Дорогой дневник — страница 2 из 34

Мама говорит, что отец — ее смысл жизни, а тот готов носить ее на руках.

Не знаю, рада ли я за них, или этот факт меня все же раздражает.

Мне всего лишь нужно, чтобы мама пораньше вернулась домой, заглянула в комнату и спросила, все ли со мной окей…

Потому что я одинока так, что хочется выть, а счастливый пример отношений, которые мне никогда не светят, буквально выталкивает меня за грань отчаяния.

Я где-то читала, что полноценная, любящая семья — залог счастья и успеха. Но так ли это?

Чем дольше я наблюдаю за предками, тем крепче убеждаюсь, что никогда не найду счастья и не заполню свою пустоту.

Я кидаюсь из крайности в крайность, но не нахожу для себя ровным счетом никакого смысла. Дни меняются, словно череда черно-белых фоток, а я как будто бы и не существую».

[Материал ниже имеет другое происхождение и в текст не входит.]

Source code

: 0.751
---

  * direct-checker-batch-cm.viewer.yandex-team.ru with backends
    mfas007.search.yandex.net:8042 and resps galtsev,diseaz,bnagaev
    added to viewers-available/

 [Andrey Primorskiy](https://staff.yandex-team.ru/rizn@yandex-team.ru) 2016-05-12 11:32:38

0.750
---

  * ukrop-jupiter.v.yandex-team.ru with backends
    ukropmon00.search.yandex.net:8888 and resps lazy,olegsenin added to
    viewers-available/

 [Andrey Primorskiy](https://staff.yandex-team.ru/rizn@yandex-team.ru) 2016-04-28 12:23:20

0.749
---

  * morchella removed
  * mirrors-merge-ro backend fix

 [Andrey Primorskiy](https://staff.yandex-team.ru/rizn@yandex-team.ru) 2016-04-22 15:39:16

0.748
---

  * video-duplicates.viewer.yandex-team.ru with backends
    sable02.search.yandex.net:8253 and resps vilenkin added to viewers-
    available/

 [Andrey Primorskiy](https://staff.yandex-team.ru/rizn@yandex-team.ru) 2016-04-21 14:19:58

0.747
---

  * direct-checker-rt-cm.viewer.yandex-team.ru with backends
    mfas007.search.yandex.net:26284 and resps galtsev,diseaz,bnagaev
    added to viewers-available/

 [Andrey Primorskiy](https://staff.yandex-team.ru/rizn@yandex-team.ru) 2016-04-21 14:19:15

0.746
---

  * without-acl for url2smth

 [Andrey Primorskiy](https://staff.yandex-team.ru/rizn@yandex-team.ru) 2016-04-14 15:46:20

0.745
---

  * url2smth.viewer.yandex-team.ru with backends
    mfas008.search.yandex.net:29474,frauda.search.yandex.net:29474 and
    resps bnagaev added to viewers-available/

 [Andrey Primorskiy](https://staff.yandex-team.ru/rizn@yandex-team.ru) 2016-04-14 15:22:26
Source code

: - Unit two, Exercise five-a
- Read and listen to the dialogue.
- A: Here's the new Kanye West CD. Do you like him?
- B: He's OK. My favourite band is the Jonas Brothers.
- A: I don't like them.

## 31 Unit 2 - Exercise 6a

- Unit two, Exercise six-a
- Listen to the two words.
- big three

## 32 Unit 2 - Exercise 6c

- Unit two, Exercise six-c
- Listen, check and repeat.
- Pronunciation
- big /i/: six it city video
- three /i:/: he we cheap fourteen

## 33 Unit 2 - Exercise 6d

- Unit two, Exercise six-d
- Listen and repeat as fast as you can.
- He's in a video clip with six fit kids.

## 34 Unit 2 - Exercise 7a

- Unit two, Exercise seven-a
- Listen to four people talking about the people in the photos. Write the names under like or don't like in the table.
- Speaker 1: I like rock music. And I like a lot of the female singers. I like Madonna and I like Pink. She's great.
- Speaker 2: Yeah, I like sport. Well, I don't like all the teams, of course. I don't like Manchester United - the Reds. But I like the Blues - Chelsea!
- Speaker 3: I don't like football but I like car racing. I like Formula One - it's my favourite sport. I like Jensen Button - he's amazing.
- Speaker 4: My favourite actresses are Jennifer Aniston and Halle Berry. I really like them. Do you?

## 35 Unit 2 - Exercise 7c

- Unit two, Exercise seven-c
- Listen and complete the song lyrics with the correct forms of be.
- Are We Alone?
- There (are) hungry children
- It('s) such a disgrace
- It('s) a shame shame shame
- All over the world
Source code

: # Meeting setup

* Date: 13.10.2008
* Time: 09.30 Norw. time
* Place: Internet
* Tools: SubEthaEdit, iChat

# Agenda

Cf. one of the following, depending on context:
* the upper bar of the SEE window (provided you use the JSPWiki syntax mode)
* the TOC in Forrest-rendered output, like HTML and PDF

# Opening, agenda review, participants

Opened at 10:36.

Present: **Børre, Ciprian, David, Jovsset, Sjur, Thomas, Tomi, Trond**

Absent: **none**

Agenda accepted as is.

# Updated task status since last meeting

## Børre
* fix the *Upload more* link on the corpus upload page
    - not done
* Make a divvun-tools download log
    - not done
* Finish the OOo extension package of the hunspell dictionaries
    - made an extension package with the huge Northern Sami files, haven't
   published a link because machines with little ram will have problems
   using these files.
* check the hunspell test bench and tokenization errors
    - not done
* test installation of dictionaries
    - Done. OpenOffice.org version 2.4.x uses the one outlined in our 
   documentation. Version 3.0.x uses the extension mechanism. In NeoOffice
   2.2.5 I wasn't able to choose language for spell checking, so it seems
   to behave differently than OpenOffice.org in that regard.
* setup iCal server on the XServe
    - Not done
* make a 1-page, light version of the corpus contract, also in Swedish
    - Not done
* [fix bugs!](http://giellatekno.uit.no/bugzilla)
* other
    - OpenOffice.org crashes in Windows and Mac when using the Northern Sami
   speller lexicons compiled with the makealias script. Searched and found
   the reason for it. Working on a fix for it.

Закрываю дневник и, углубившись в содержимое тумбочки, достаю на свет божий огрызки разноцветной пастели. Я рисую счастливых людей, которые докричались до мира, нашли свое место, нашли себя, но от их приторных физиономий становится только тяжелее. И скомканные художества отправляются прямиком в мусорный пакет.

Остаток вечера брожу по квартире. Все здесь наполнено счастливыми воспоминаниями о детстве, которое безвозвратно ушло, и ужасом перед предстоящей взрослой жизнью, в которой уж точно не сбудется ни одна моя мечта.

До предела выворачиваю оба крана, раздеваюсь, с головой погружаюсь в горячую ванну и распахиваю глаза.

Искаженный близорукостью и толщей воды потолок покачивается и мутнеет, легкие нестерпимо горят от потребности вдохнуть.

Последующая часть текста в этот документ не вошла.